When we relocated to a new province, one thing my husband and I knew we needed to figure out to help us get going right away was an understanding of how business works, what is needed and our responsibility for having a business in Canada.
Since 2018, we had registered two businesses, and as we got settled in Ontario, we registered a third organization (our church).
The year-end of both businesses was around June and July and that was when I discovered there was a lot of money needed for accounting or financial statements preparation, which we didn’t have because both businesses were not making any money at that time.
So I started researching and learning about preparing financial statements, preparing corporate taxes, Having a business in Ontario province. Needless to say, I learned a lot.
And as I continue to grow and learn about a successful life, I discovered that this is something I need to know. At least someone needs to know in my family how these statements work, and how these business financial statements are organized.
So I learned to prepare the income tax statement I learned to prepare the balance sheet I learned to prepare the T2 tax return, T4, and T5 tax return.
In this blog, I share how to prepare financial statements, how to purchase a new home with your business, and the best tax write-off for small businesses. I hope this information helps you a little to get going or get started with building your small business in Canada.

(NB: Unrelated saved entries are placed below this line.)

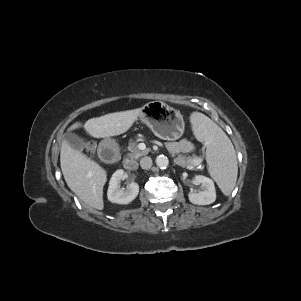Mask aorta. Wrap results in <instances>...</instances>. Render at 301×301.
Here are the masks:
<instances>
[{
  "mask_svg": "<svg viewBox=\"0 0 301 301\" xmlns=\"http://www.w3.org/2000/svg\"><path fill=\"white\" fill-rule=\"evenodd\" d=\"M156 164L159 168L161 169H165L167 168L168 164H169V160L166 156L164 155H159L156 158Z\"/></svg>",
  "mask_w": 301,
  "mask_h": 301,
  "instance_id": "1",
  "label": "aorta"
}]
</instances>
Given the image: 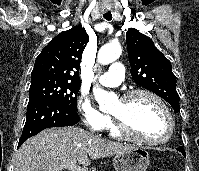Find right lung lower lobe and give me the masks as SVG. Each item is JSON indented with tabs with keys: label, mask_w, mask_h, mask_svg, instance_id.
<instances>
[{
	"label": "right lung lower lobe",
	"mask_w": 199,
	"mask_h": 171,
	"mask_svg": "<svg viewBox=\"0 0 199 171\" xmlns=\"http://www.w3.org/2000/svg\"><path fill=\"white\" fill-rule=\"evenodd\" d=\"M80 120L77 112L59 101L37 96L29 99L26 123L19 139L20 147L28 138L50 127L72 126Z\"/></svg>",
	"instance_id": "98d812e1"
}]
</instances>
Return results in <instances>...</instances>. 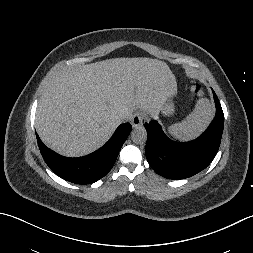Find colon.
Segmentation results:
<instances>
[{
	"label": "colon",
	"instance_id": "5ec220e1",
	"mask_svg": "<svg viewBox=\"0 0 253 253\" xmlns=\"http://www.w3.org/2000/svg\"><path fill=\"white\" fill-rule=\"evenodd\" d=\"M192 93L196 96H202L204 93V87L200 82H194L191 87Z\"/></svg>",
	"mask_w": 253,
	"mask_h": 253
}]
</instances>
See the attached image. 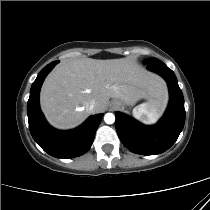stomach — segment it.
<instances>
[{"label": "stomach", "mask_w": 210, "mask_h": 210, "mask_svg": "<svg viewBox=\"0 0 210 210\" xmlns=\"http://www.w3.org/2000/svg\"><path fill=\"white\" fill-rule=\"evenodd\" d=\"M113 103H117L120 107H123V105L125 104L123 101L120 100H113Z\"/></svg>", "instance_id": "0dacf381"}]
</instances>
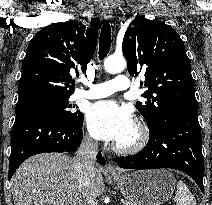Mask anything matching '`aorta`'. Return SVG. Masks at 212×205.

6 steps – How to prepare financial statements
Step one: get yourself organized
- Start all expense receipts by month put it in a folder or envelope
- Print all bank and credit card statements
- Attach receipts to related statements
Step two: Prepare an expense spreadsheet for your small business
- Prepare this spreadsheets on a monthly basis enter expenses before HST into spreadsheets
- Subdivide expenses by category
- Best practice is to do monthly spreadsheets
- Calculate the percentage of your Home Office expenses
Step three: Calculates balances of special accounts such as income tax, accounts receivable, accounts payable, dividends, and HST
Step four: Calculate tax depreciation. Depreciation is a decline in value over the year. Obtain depreciation rates for small business in Canada from the CRA website
Step five – Prepare the Income statement
- Profit equals revenue less expenses
- Revenue includes all invoices issued in the year, but does not include asset purchases.

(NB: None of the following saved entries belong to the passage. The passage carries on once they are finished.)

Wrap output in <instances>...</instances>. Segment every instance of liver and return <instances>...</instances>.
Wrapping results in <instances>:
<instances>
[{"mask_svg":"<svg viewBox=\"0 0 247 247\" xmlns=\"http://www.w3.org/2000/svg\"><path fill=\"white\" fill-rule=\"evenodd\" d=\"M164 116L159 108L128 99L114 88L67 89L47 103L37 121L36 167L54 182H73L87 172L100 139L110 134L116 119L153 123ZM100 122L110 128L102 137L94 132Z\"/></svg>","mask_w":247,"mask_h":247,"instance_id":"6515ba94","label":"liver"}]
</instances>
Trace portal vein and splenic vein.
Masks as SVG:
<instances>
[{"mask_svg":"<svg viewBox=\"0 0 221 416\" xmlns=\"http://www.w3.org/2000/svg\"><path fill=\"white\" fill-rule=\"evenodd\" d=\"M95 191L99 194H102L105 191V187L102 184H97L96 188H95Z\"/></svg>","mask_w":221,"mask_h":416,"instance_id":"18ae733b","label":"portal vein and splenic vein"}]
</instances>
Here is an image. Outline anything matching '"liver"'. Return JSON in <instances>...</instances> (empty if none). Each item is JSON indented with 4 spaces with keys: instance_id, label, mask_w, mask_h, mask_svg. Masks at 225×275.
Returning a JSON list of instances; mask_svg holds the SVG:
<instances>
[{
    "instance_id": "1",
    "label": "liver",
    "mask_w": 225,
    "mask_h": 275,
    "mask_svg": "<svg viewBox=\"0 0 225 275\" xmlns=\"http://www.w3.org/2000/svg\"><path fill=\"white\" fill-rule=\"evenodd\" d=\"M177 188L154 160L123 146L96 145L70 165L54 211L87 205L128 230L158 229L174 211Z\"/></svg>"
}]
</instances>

Step six: Prepare balance sheet
This is the most difficult statement to prepare, it is always linked to all special accounts, and the cash is included in the year-end bank statements. It includes physical assets, accumulated depreciation since inception, retained earnings which are all profits minus all dividends paid. But ultimately assets equal liability plus equity.
Action:
- Register small business to collect sales tax or HST or GST from customers
- Remember your T4 and T5 for your small business in canade are due end of February.
The best tax write off for small business in Canada
- Home office expenses including mortgage interest on residence, utilities, property tax, repair and maintenance, home insurance, home office space percentage.
- Vehicle expenses including fuel, insurance, parking fee. If the business on your vehicle you can claim depreciation for 30% of the vehicles cost each year under the declining balance method (capital cost allowance)
- Accounting and legal fees are tax deductible
- Office space rent are deductible, keep copies of receipts
- Online advertisement or any advertising is fully deductible including websites domain name registration, and web hosting fees. Canadian magazine and newspaper advertising costs can be fully deductible this condition applies if at least 80% of magazine and newspaper material must be journalistic information if it contains less than 80% then only 50% of the advertising expense may be written off.
- 50% of meals and entertainment ( of the cost) can be deducted from your business income assuming that you are able to provide a receipt. There are certain circumstances where you can the doctor 100%, such as staff events or parties, maximum of six per year. meals and entertainments that are provided for a registered charity fundraiser.
- Insurance including general business liability insurance, business property insurance, business interruption insurance, life insurance, individual pension plan, health and welfare trusts are all tax write off.
- Capital assets include furniture and fixtures, equipment’s, computers ( these have depreciation rates ) vehicles. Always make capital purchases right before the year, so you can take maximum advantage of depreciation deductions on purchased assets.

How to purchase a new home with the corporation for real estate
Step 1, incorporate a Canadian company
Step 2, make a tax free loan from the existing company to a newly incorporated company
Step 3 charge a 1% interest on this loan by December 31 of each year, prepare a loan agreement on documents of this loan.
Step 4, the new corporation will use this loan to buy or construct a home
Step 5, the new corporation should get a mortgage from a Canadian bank
step 6 you must start paying monthly rains to new cooperation then-new corporation will then pay corporate income tax on rent received less relevant expenses
Obtain mortgage personally, prepare an agreement that says the new corporation is the beneficial owner, you are holding it in trust for the new corporation.
A loan agreement should also be prepared between you and the new corporation, for the mortgage you personally got from the bank. The new corporation will pay you back with biweekly or monthly payments.